__Task__. Please print the data from its very start through the line that contains "### Mobile - Pixel 2 XL", including that line. Leave the pictures out of your answer.

[Start of section]

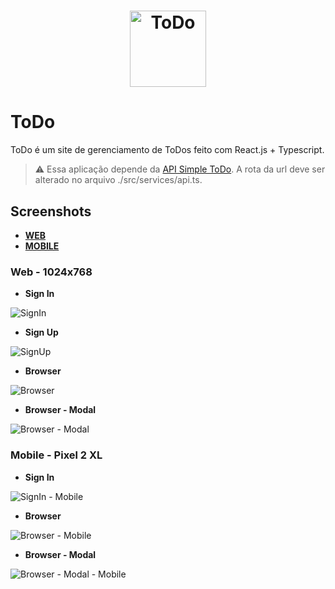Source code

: <h1 align="center">
  <img alt="ToDo" src="./.github/logo.svg" height="122px" />
</h1>

# ToDo

ToDo é um site de gerenciamento de ToDos feito com React.js + Typescript.

> :warning: Essa aplicação depende da [API Simple ToDo](https://github.com/AlexBorgesDev/api-simple-to-do). A rota da url deve ser alterado no arquivo ./src/services/api.ts.

## Screenshots

* **[WEB](#web)**
* **[MOBILE](#mobile---pixel-2-xl)**

### Web - 1024x768

* **Sign In** <br />
<img alt="SignIn" src="./.github/signIn-active.png" />

* **Sign Up** <br />
<img alt="SignUp" src="./.github/signUp.png" />

* **Browser** <br />
<img alt="Browser" src="./.github/browser.png" />

* **Browser - Modal** <br />
<img alt="Browser - Modal" src="./.github/browser-modal.png" />


### Mobile - Pixel 2 XL

* **Sign In** <br />
<img alt="SignIn - Mobile" src="./.github/signIn-active-mobile.png" />

* **Browser** <br />
<img alt="Browser - Mobile" src="./.github/browser-mobile.png" />

* **Browser - Modal** <br />
<img alt="Browser - Modal - Mobile" src="./.github/browser-modal-mobile.png" />
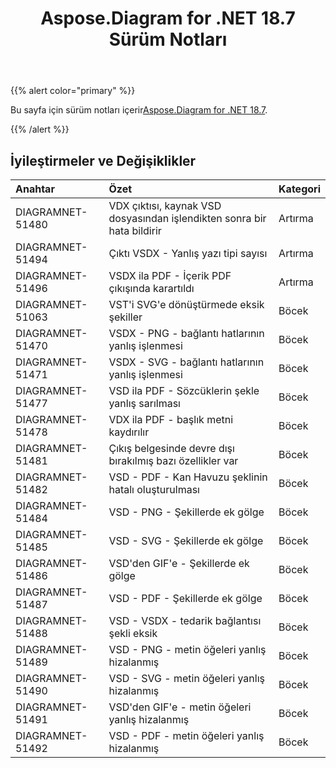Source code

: ﻿---
title: Aspose.Diagram for .NET 18.7 Sürüm Notları
type: docs
weight: 60
url: /tr/net/aspose-diagram-for-net-18-7-release-notes/
---
{{% alert color="primary" %}} 

 Bu sayfa için sürüm notları içerir[Aspose.Diagram for .NET 18.7](https://www.nuget.org/packages/Aspose.Diagram/18.7.0).

{{% /alert %}} 
## **İyileştirmeler ve Değişiklikler**

|**Anahtar**|**Özet**|**Kategori**|
|:- |:- |:- |
|DIAGRAMNET-51480|VDX çıktısı, kaynak VSD dosyasından işlendikten sonra bir hata bildirir|Artırma|
|DIAGRAMNET-51494|Çıktı VSDX - Yanlış yazı tipi sayısı|Artırma|
|DIAGRAMNET-51496|VSDX ila PDF - İçerik PDF çıkışında karartıldı|Artırma|
|DIAGRAMNET-51063|VST'i SVG'e dönüştürmede eksik şekiller|Böcek|
|DIAGRAMNET-51470|VSDX - PNG - bağlantı hatlarının yanlış işlenmesi|Böcek|
|DIAGRAMNET-51471|VSDX - SVG - bağlantı hatlarının yanlış işlenmesi|Böcek|
|DIAGRAMNET-51477|VSD ila PDF - Sözcüklerin şekle yanlış sarılması|Böcek|
|DIAGRAMNET-51478|VDX ila PDF - başlık metni kaydırılır|Böcek|
|DIAGRAMNET-51481|Çıkış belgesinde devre dışı bırakılmış bazı özellikler var|Böcek|
|DIAGRAMNET-51482|VSD - PDF - Kan Havuzu şeklinin hatalı oluşturulması|Böcek|
|DIAGRAMNET-51484|VSD - PNG - Şekillerde ek gölge|Böcek|
|DIAGRAMNET-51485|VSD - SVG - Şekillerde ek gölge|Böcek|
|DIAGRAMNET-51486|VSD'den GIF'e - Şekillerde ek gölge|Böcek|
|DIAGRAMNET-51487|VSD - PDF - Şekillerde ek gölge|Böcek|
|DIAGRAMNET-51488|VSD - VSDX - tedarik bağlantısı şekli eksik|Böcek|
|DIAGRAMNET-51489|VSD - PNG - metin öğeleri yanlış hizalanmış|Böcek|
|DIAGRAMNET-51490|VSD - SVG - metin öğeleri yanlış hizalanmış|Böcek|
|DIAGRAMNET-51491|VSD'den GIF'e - metin öğeleri yanlış hizalanmış|Böcek|
|DIAGRAMNET-51492|VSD - PDF - metin öğeleri yanlış hizalanmış|Böcek|

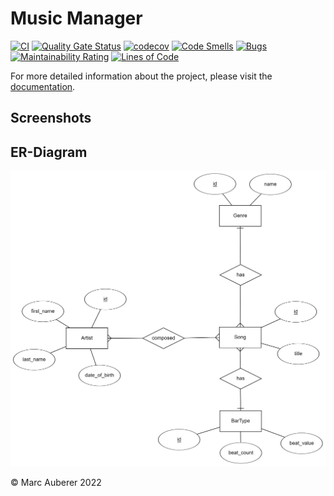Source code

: # Music Manager
[![CI](https://github.com/marcauberer/ase-project/actions/workflows/ci.yml/badge.svg)](https://github.com/marcauberer/ase-project/actions/workflows/ci.yml)
[![Quality Gate Status](https://sonarcloud.io/api/project_badges/measure?project=marcauberer_music-manager&metric=alert_status)](https://sonarcloud.io/summary/new_code?id=marcauberer_music-manager)
[![codecov](https://codecov.io/gh/marcauberer/music-manager/branch/main/graph/badge.svg?token=M52V3B7D0D)](https://codecov.io/gh/marcauberer/music-manager)
[![Code Smells](https://sonarcloud.io/api/project_badges/measure?project=marcauberer_music-manager&metric=code_smells)](https://sonarcloud.io/summary/new_code?id=marcauberer_music-manager)
[![Bugs](https://sonarcloud.io/api/project_badges/measure?project=marcauberer_music-manager&metric=bugs)](https://sonarcloud.io/summary/new_code?id=marcauberer_music-manager)
[![Maintainability Rating](https://sonarcloud.io/api/project_badges/measure?project=marcauberer_music-manager&metric=sqale_rating)](https://sonarcloud.io/summary/new_code?id=marcauberer_music-manager)
[![Lines of Code](https://sonarcloud.io/api/project_badges/measure?project=marcauberer_music-manager&metric=ncloc)](https://sonarcloud.io/summary/new_code?id=marcauberer_music-manager)

For more detailed information about the project, please visit the [documentation](./documentation.md).

## Screenshots

## ER-Diagram
![ER diagram](media/er-diagram.png "ER diagram")

© Marc Auberer 2022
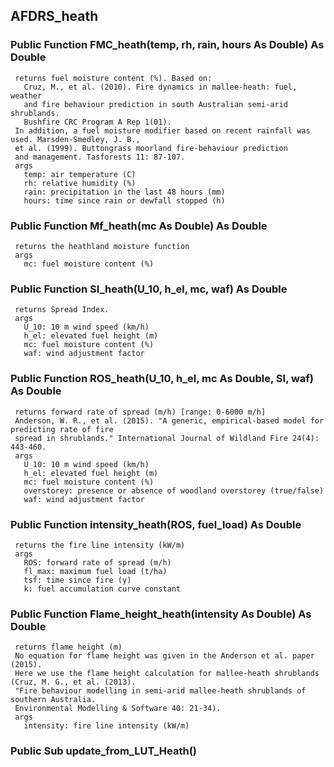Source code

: ## AFDRS_heath

### Public Function FMC_heath(temp, rh, rain, hours As Double) As Double
     returns fuel moisture content (%). Based on:
       Cruz, M., et al. (2010). Fire dynamics in mallee-heath: fuel, weather
       and fire behaviour prediction in south Australian semi-arid shrublands.
       Bushfire CRC Program A Rep 1(01).
     In addition, a fuel moisture modifier based on recent rainfall was used. Marsden-Smedley, J. B.,
     et al. (1999). Buttongrass moorland fire-behaviour prediction
     and management. Tasforests 11: 87-107.
     args
       temp: air temperature (C)
       rh: relative humidity (%)
       rain: precipitation in the last 48 hours (mm)
       hours: time since rain or dewfall stopped (h)

### Public Function Mf_heath(mc As Double) As Double
     returns the heathland moisture function
     args
       mc: fuel moisture content (%)

### Public Function SI_heath(U_10, h_el, mc, waf) As Double
     returns Spread Index.
     args
       U_10: 10 m wind speed (km/h)
       h_el: elevated fuel height (m)
       mc: fuel moisture content (%)
       waf: wind adjustment factor

### Public Function ROS_heath(U_10, h_el, mc As Double, SI, waf) As Double
     returns forward rate of spread (m/h) [range: 0-6000 m/h]
     Anderson, W. R., et al. (2015). "A generic, empirical-based model for predicting rate of fire
     spread in shrublands." International Journal of Wildland Fire 24(4): 443-460.
     args
       U_10: 10 m wind speed (km/h)
       h_el: elevated fuel height (m)
       mc: fuel moisture content (%)
       overstorey: presence or absence of woodland overstorey (true/false)
       waf: wind adjustment factor

### Public Function intensity_heath(ROS, fuel_load) As Double
     returns the fire line intensity (kW/m)
     args
       ROS: forward rate of spread (m/h)
       fl_max: maximum fuel load (t/ha)
       tsf: time since fire (y)
       k: fuel accumulation curve constant

### Public Function Flame_height_heath(intensity As Double) As Double
     returns flame height (m)
     No equation for flame height was given in the Anderson et al. paper (2015).
     Here we use the flame height calculation for mallee-heath shrublands (Cruz, M. G., et al. (2013).
     "Fire behaviour modelling in semi-arid mallee-heath shrublands of southern Australia.
     Environmental Modelling & Software 40: 21-34).
     args
       intensity: fire line intensity (kW/m)

### Public Sub update_from_LUT_Heath()
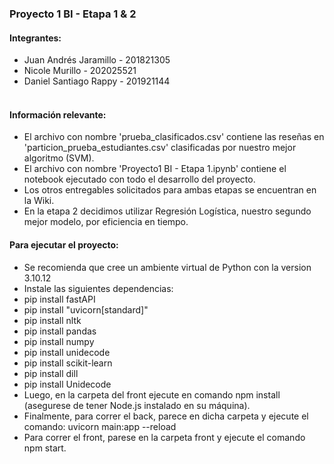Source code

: ### Proyecto 1 BI - Etapa 1 & 2

#### Integrantes:
- Juan Andrés Jaramillo - 201821305
- Nicole Murillo - 202025521
- Daniel Santiago Rappy - 201921144
<br><br>
#### Información relevante:

- El archivo con nombre 'prueba_clasificados.csv' contiene las reseñas en 'particion_prueba_estudiantes.csv' clasificadas por nuestro mejor algoritmo (SVM).
- El archivo con nombre 'Proyecto1 BI - Etapa 1.ipynb' contiene el notebook ejecutado con todo el desarrollo del proyecto.
- Los otros entregables solicitados para ambas etapas se encuentran en la Wiki.
- En la etapa 2 decidimos utilizar Regresión Logística, nuestro segundo mejor modelo, por eficiencia en tiempo.

#### Para ejecutar el proyecto:

- Se recomienda que cree un ambiente virtual de Python con la version 3.10.12
- Instale las siguientes dependencias:
- pip install fastAPI
- pip install "uvicorn[standard]"
- pip install nltk
- pip install pandas
- pip install numpy
- pip install unidecode
- pip install scikit-learn
- pip install dill
- pip install Unidecode
- Luego, en la carpeta del front ejecute en comando npm install (asegurese de tener Node.js instalado en su máquina).
- Finalmente, para correr el back, parece en dicha carpeta y ejecute el comando: uvicorn main:app --reload
- Para correr el front, parese en la carpeta front y ejecute el comando npm start.




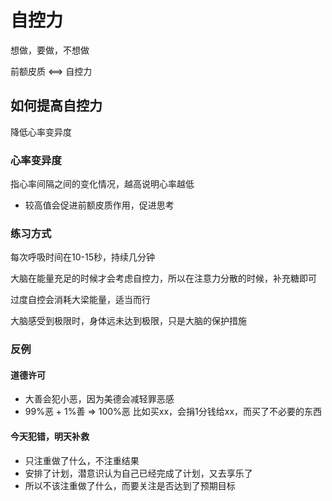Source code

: # 自控力

想做，要做，不想做

前额皮质 <==> 自控力

## 如何提高自控力
降低心率变异度

### 心率变异度
指心率间隔之间的变化情况，越高说明心率越低

- 较高值会促进前额皮质作用，促进思考

### 练习方式
每次呼吸时间在10-15秒，持续几分钟

大脑在能量充足的时候才会考虑自控力，所以在注意力分散的时候，补充糖即可

过度自控会消耗大梁能量，适当而行

大脑感受到极限时，身体远未达到极限，只是大脑的保护措施

### 反例

#### 道德许可
- 大善会犯小恶，因为美德会减轻罪恶感
- 99%恶 + 1%善 => 100%恶
  比如买xx，会捐1分钱给xx，而买了不必要的东西

#### 今天犯错，明天补救
- 只注重做了什么，不注重结果
- 安排了计划，潜意识认为自己已经完成了计划，又去享乐了
- 所以不该注重做了什么，而要关注是否达到了预期目标
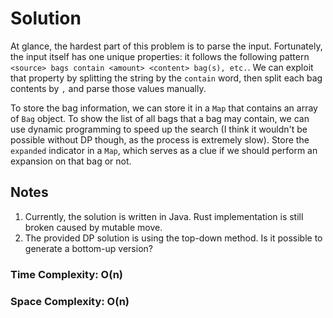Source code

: # Solution

At glance, the hardest part of this problem is to parse the input. Fortunately, the input itself has one unique properties: it follows the following pattern `<source> bags contain <amount> <content> bag(s), etc.`. We can exploit that property by splitting the string by the `contain` word, then split each bag contents by `,` and parse those values manually.

To store the bag information, we can store it in a `Map` that contains an array of `Bag` object. To show the list of all bags that a bag may contain, we can use dynamic programming to speed up the search (I think it wouldn't be possible without DP though, as the process is extremely slow). Store the `expanded` indicator in a `Map`, which serves as a clue if we should perform an expansion on that bag or not.

## Notes

1. Currently, the solution is written in Java. Rust implementation is still broken caused by mutable move.
2. The provided DP solution is using the top-down method. Is it possible to generate a bottom-up version?

### Time Complexity: O(n)
### Space Complexity: O(n)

[End of section]

__Exercise output__.
Source code

: <h1 align="center">
  <img alt="ToDo" src="./.github/logo.svg" height="122px" />
</h1>

# ToDo

ToDo é um site de gerenciamento de ToDos feito com React.js + Typescript.

> :warning: Essa aplicação depende da [API Simple ToDo](https://github.com/AlexBorgesDev/api-simple-to-do). A rota da url deve ser alterado no arquivo ./src/services/api.ts.

## Screenshots

* **[WEB](#web)**
* **[MOBILE](#mobile---pixel-2-xl)**

### Web - 1024x768

* **Sign In** <br />
<img alt="SignIn" src="./.github/signIn-active.png" />

* **Sign Up** <br />
<img alt="SignUp" src="./.github/signUp.png" />

* **Browser** <br />
<img alt="Browser" src="./.github/browser.png" />

* **Browser - Modal** <br />
<img alt="Browser - Modal" src="./.github/browser-modal.png" />


### Mobile - Pixel 2 XL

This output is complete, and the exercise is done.